Reputation: 57946
I was kindly helped a few minutes ago by a user named Juliano and the script works fine but it just baffles me why it continues to work when I press enter, if I don't it just sits there untill I have to keep pressing enter. I thought that was the job of the for loop?
#!/bin/bash
TIMEFORMAT=%6R
for file in /home/test/videos/* ; do
#for loop 2
for (( i = 0; i < 10; i++ )); do
#for loop 3
for ext in avi mpg wmv mov; do
base="${file##*/}"
elapsed=$({ time ffmpeg -i "$file" -ar 44100 "${file%/*}/done/${base%.*}.$ext" &>/dev/null; } 2>&1)

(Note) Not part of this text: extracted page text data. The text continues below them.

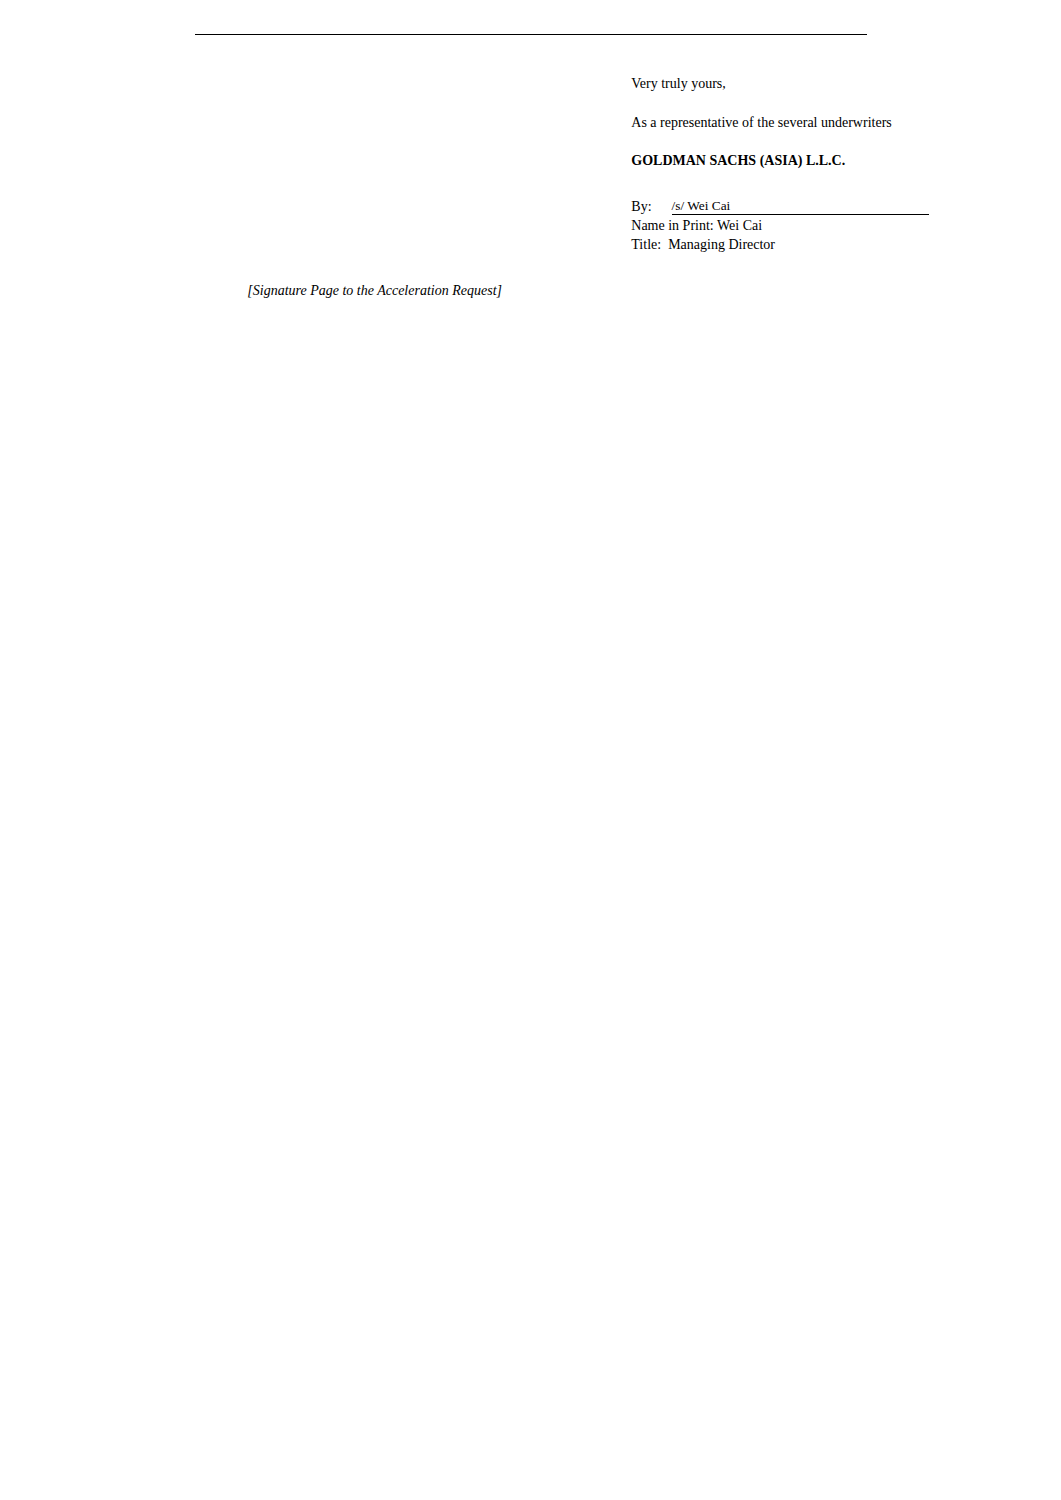Very truly yours,
As a representative of the several underwriters
GOLDMAN SACHS (ASIA) L.L.C.
| By: | /s/ Wei Cai |
Name in Print: Wei Cai
Title: Managing Director
[Signature Page to the Acceleration Request]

echo "$file $i $ext took $elapsed seconds"
done
done
done
Also can I swap for loops 2 and 3?
Thanks all
How can I also make use of the variable "i" in the for loop so that it concatinates at the end of the file. Is this correct:
${file%/}/done/${base%.}$i.$ext
Thank you for anymore help.
Upvotes: 0
Views: 2761
Reputation: 21459
I suspect that the ffmpeg
program is what's waiting for the keypress at the end of the process. You might be able to send it a keypress, like:
echo -e \\n | time ffmpeg ...
which might echo a new line "into" the standard input of the ffmpeg program.
And yes, you can swap loop #2 and #3.
Upvotes: 3
Reputation: 41407
I already answered in the other question. It was ffmpeg asking you to overwrite the output file. Giving unique names (with $i in the filename) and passing -y to ffmpeg solves the problem.